• _What to produce_
Write all of the entries out again exactly.

• _Extracted material_
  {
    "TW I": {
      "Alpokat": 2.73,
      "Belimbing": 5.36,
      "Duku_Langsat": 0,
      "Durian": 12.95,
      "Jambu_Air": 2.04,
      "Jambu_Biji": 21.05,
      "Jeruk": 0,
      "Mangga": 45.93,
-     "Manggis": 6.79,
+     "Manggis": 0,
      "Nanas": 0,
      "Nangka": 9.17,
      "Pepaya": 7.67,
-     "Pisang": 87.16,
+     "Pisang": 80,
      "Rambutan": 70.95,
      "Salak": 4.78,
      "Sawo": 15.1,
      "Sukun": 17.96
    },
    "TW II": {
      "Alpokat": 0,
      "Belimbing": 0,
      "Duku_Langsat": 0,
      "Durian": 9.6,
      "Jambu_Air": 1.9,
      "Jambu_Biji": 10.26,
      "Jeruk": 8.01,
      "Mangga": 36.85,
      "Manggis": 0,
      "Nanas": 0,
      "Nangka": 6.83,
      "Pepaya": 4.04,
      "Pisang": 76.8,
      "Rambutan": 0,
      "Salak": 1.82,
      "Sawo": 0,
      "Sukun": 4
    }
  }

• _Answer for the task_
  {
    "TW I": {
      "Alpokat": 2.73,
      "Belimbing": 5.36,
      "Duku_Langsat": 0,
      "Durian": 12.95,
      "Jambu_Air": 2.04,
      "Jambu_Biji": 21.05,
      "Jeruk": 0,
      "Mangga": 45.93,
-     "Manggis": 6.79,
+     "Manggis": 0,
      "Nanas": 0,
      "Nangka": 9.17,
      "Pepaya": 7.67,
-     "Pisang": 87.16,
+     "Pisang": 80,
      "Rambutan": 70.95,
      "Salak": 4.78,
      "Sawo": 15.1,
      "Sukun": 17.96
    },
    "TW II": {
      "Alpokat": 0,
      "Belimbing": 0,
      "Duku_Langsat": 0,
      "Durian": 9.6,
      "Jambu_Air": 1.9,
      "Jambu_Biji": 10.26,
      "Jeruk": 8.01,
      "Mangga": 36.85,
      "Manggis": 0,
      "Nanas": 0,
      "Nangka": 6.83,
      "Pepaya": 4.04,
      "Pisang": 76.8,
      "Rambutan": 0,
      "Salak": 1.82,
      "Sawo": 0,
      "Sukun": 4
    }
  }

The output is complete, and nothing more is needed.